Exercise instructions: Reproduce verbatim the lines running from the start of the rows through the line containing "Back in 2014", both ends included, and leave the pictures out of your answer.

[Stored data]
————————
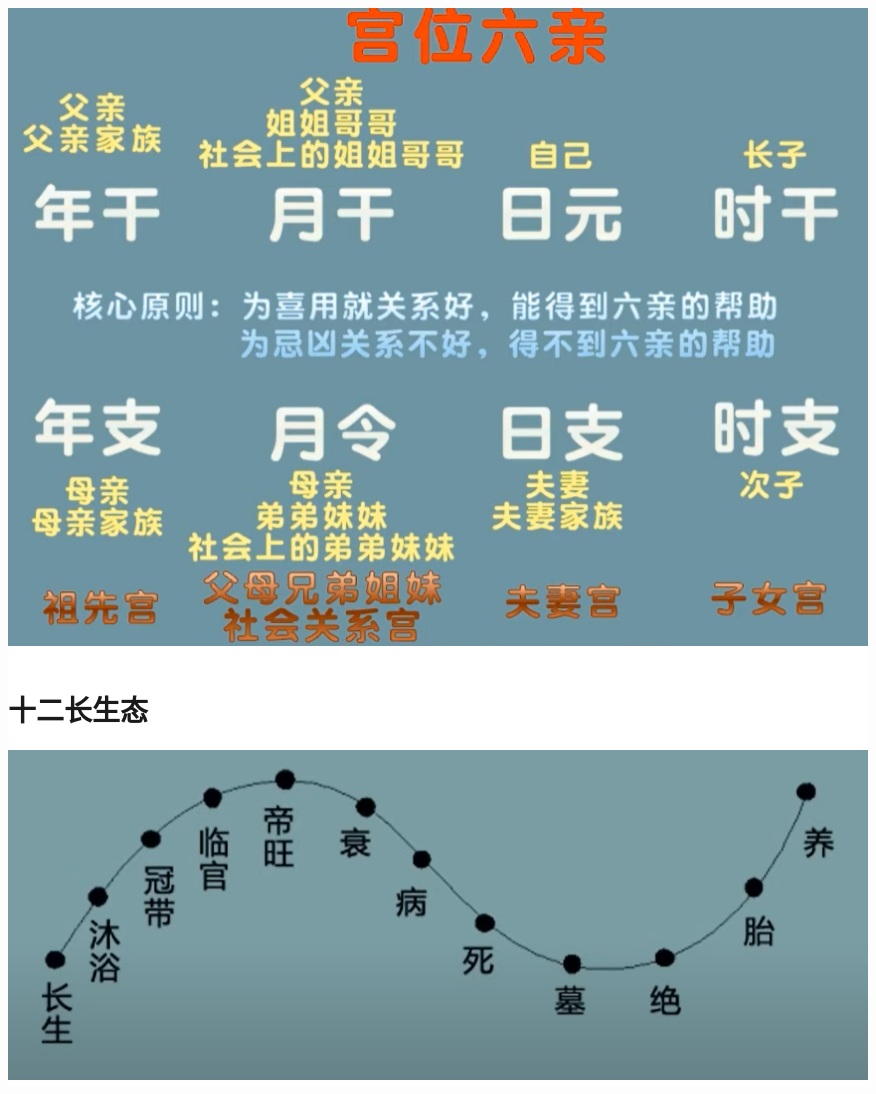 ![image-20240301153700988](images/八字/image-20240301153700988.png)

# 十二长生态

![image-20240301211150747](images/八字/image-20240301211150747.png)

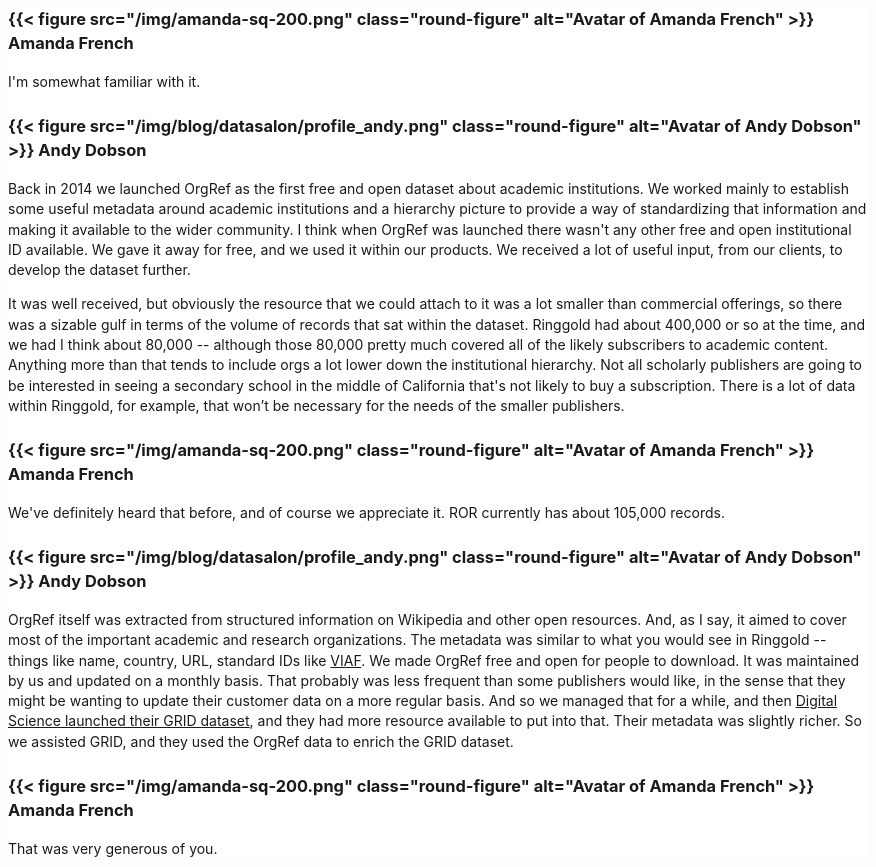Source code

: ### {{< figure src="/img/amanda-sq-200.png" class="round-figure" alt="Avatar of Amanda French" >}} Amanda French

I'm somewhat familiar with it.

### {{< figure src="/img/blog/datasalon/profile_andy.png" class="round-figure" alt="Avatar of Andy Dobson" >}} Andy Dobson

Back in 2014 we launched OrgRef as the first free and open dataset about academic institutions. We worked mainly to establish some useful metadata around academic institutions and a hierarchy picture to provide a way of standardizing that information and making it available to the wider community. I think when OrgRef was launched there wasn't any other free and open institutional ID available. We gave it away for free, and we used it within our products. We received a lot of useful input, from our clients, to develop the dataset further.

It was well received, but obviously the resource that we could attach to it was a lot smaller than commercial offerings, so there was a sizable gulf in terms of the volume of records that sat within the dataset. Ringgold had about 400,000 or so at the time, and we had I think about 80,000 -- although those 80,000 pretty much covered all of the likely subscribers to academic content. Anything more than that tends to include orgs a lot lower down the institutional hierarchy. Not all scholarly publishers are going to be interested in seeing a secondary school in the middle of California that's not likely to buy a subscription. There is a lot of data within Ringgold, for example, that won’t be necessary for the needs of the smaller publishers.

### {{< figure src="/img/amanda-sq-200.png" class="round-figure" alt="Avatar of Amanda French" >}} Amanda French

We've definitely heard that before, and of course we appreciate it. ROR currently has about 105,000 records.

### {{< figure src="/img/blog/datasalon/profile_andy.png" class="round-figure" alt="Avatar of Andy Dobson" >}} Andy Dobson

OrgRef itself was extracted from structured information on Wikipedia and other open resources. And, as I say, it aimed to cover most of the important academic and research organizations. The metadata was similar to what you would see in Ringgold -- things like name, country, URL, standard IDs like [VIAF](https://viaf.org/). We made OrgRef free and open for people to download. It was maintained by us and updated on a monthly basis. That probably was less frequent than some publishers would like, in the sense that they might be wanting to update their customer data on a more regular basis. And so we managed that for a while, and then [Digital Science launched their GRID dataset](https://www.digital-science.com/blog/2015/10/digital-science-launches-grid-a-new-global-open-database-offering-unique-information-on-research-organisations/), and they had more resource available to put into that. Their metadata was slightly richer. So we assisted GRID, and they used the OrgRef data to enrich the GRID dataset.

### {{< figure src="/img/amanda-sq-200.png" class="round-figure" alt="Avatar of Amanda French" >}} Amanda French

That was very generous of you.
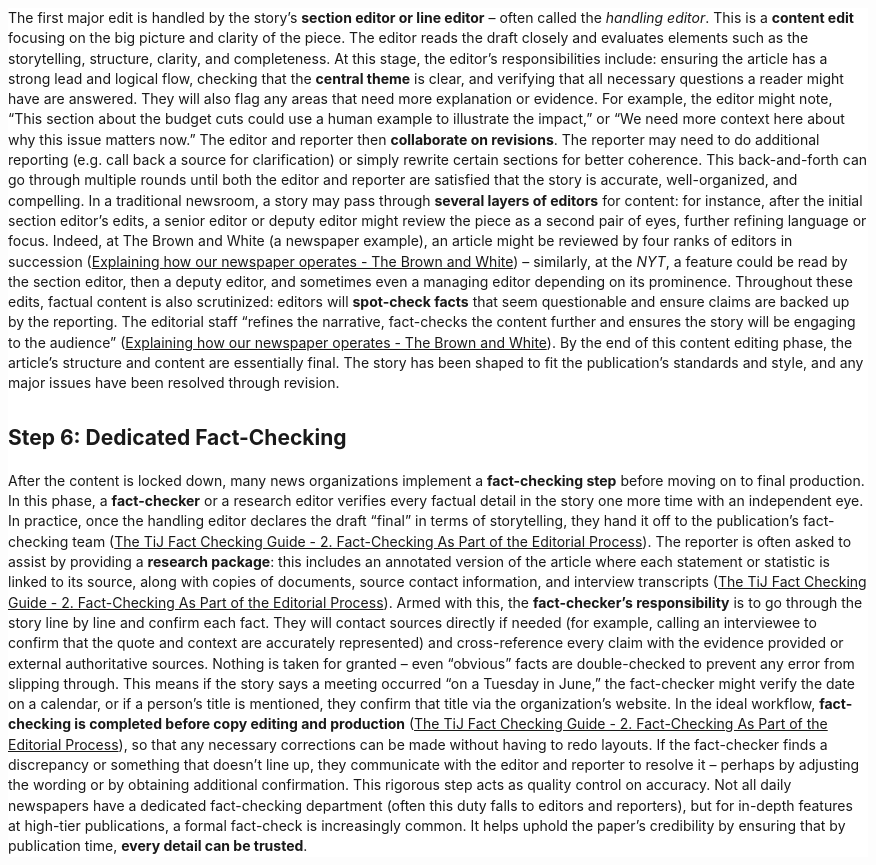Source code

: The first major edit is handled by the story’s **section editor or line editor** – often called the *handling editor*. This is a **content edit** focusing on the big picture and clarity of the piece. The editor reads the draft closely and evaluates elements such as the storytelling, structure, clarity, and completeness. At this stage, the editor’s responsibilities include: ensuring the article has a strong lead and logical flow, checking that the **central theme** is clear, and verifying that all necessary questions a reader might have are answered. They will also flag any areas that need more explanation or evidence. For example, the editor might note, “This section about the budget cuts could use a human example to illustrate the impact,” or “We need more context here about why this issue matters now.” The editor and reporter then **collaborate on revisions**. The reporter may need to do additional reporting (e.g. call back a source for clarification) or simply rewrite certain sections for better coherence. This back-and-forth can go through multiple rounds until both the editor and reporter are satisfied that the story is accurate, well-organized, and compelling. In a traditional newsroom, a story may pass through **several layers of editors** for content: for instance, after the initial section editor’s edits, a senior editor or deputy editor might review the piece as a second pair of eyes, further refining language or focus. Indeed, at The Brown and White (a newspaper example), an article might be reviewed by four ranks of editors in succession ([Explaining how our newspaper operates - The Brown and White](https://thebrownandwhite.com/2024/10/09/explaining-how-our-newspaper-operates/#:~:text=The%20completed%20story%20then%20goes,be%20engaging%20to%20our%20audience)) – similarly, at the *NYT*, a feature could be read by the section editor, then a deputy editor, and sometimes even a managing editor depending on its prominence. Throughout these edits, factual content is also scrutinized: editors will **spot-check facts** that seem questionable and ensure claims are backed up by the reporting. The editorial staff “refines the narrative, fact-checks the content further and ensures the story will be engaging to the audience” ([Explaining how our newspaper operates - The Brown and White](https://thebrownandwhite.com/2024/10/09/explaining-how-our-newspaper-operates/#:~:text=The%20completed%20story%20then%20goes,be%20engaging%20to%20our%20audience)). By the end of this content editing phase, the article’s structure and content are essentially final. The story has been shaped to fit the publication’s standards and style, and any major issues have been resolved through revision.

## Step 6: Dedicated Fact-Checking  
After the content is locked down, many news organizations implement a **fact-checking step** before moving on to final production. In this phase, a **fact-checker** or a research editor verifies every factual detail in the story one more time with an independent eye. In practice, once the handling editor declares the draft “final” in terms of storytelling, they hand it off to the publication’s fact-checking team ([The TiJ Fact Checking Guide - 2. Fact-Checking As Part of the Editorial Process](https://thetijproject.ca/guide/the-editorial-process#:~:text=Fact,checking%20department)). The reporter is often asked to assist by providing a **research package**: this includes an annotated version of the article where each statement or statistic is linked to its source, along with copies of documents, source contact information, and interview transcripts ([The TiJ Fact Checking Guide - 2. Fact-Checking As Part of the Editorial Process](https://thetijproject.ca/guide/the-editorial-process#:~:text=1,research%20package)). Armed with this, the **fact-checker’s responsibility** is to go through the story line by line and confirm each fact. They will contact sources directly if needed (for example, calling an interviewee to confirm that the quote and context are accurately represented) and cross-reference every claim with the evidence provided or external authoritative sources. Nothing is taken for granted – even “obvious” facts are double-checked to prevent any error from slipping through. This means if the story says a meeting occurred “on a Tuesday in June,” the fact-checker might verify the date on a calendar, or if a person’s title is mentioned, they confirm that title via the organization’s website. In the ideal workflow, **fact-checking is completed before copy editing and production** ([The TiJ Fact Checking Guide - 2. Fact-Checking As Part of the Editorial Process](https://thetijproject.ca/guide/the-editorial-process#:~:text=Fact,checking%20department)), so that any necessary corrections can be made without having to redo layouts. If the fact-checker finds a discrepancy or something that doesn’t line up, they communicate with the editor and reporter to resolve it – perhaps by adjusting the wording or by obtaining additional confirmation. This rigorous step acts as quality control on accuracy. Not all daily newspapers have a dedicated fact-checking department (often this duty falls to editors and reporters), but for in-depth features at high-tier publications, a formal fact-check is increasingly common. It helps uphold the paper’s credibility by ensuring that by publication time, **every detail can be trusted**.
————————
Answer to the exercise:
 ![image-20240301153700988](images/八字/image-20240301153700988.png)

# 十二长生态

![image-20240301211150747](images/八字/image-20240301211150747.png)

Source code

: ### {{< figure src="/img/amanda-sq-200.png" class="round-figure" alt="Avatar of Amanda French" >}} Amanda French

I'm somewhat familiar with it.

### {{< figure src="/img/blog/datasalon/profile_andy.png" class="round-figure" alt="Avatar of Andy Dobson" >}} Andy Dobson

Back in 2014 we launched OrgRef as the first free and open dataset about academic institutions. We worked mainly to establish some useful metadata around academic institutions and a hierarchy picture to provide a way of standardizing that information and making it available to the wider community. I think when OrgRef was launched there wasn't any other free and open institutional ID available. We gave it away for free, and we used it within our products. We received a lot of useful input, from our clients, to develop the dataset further.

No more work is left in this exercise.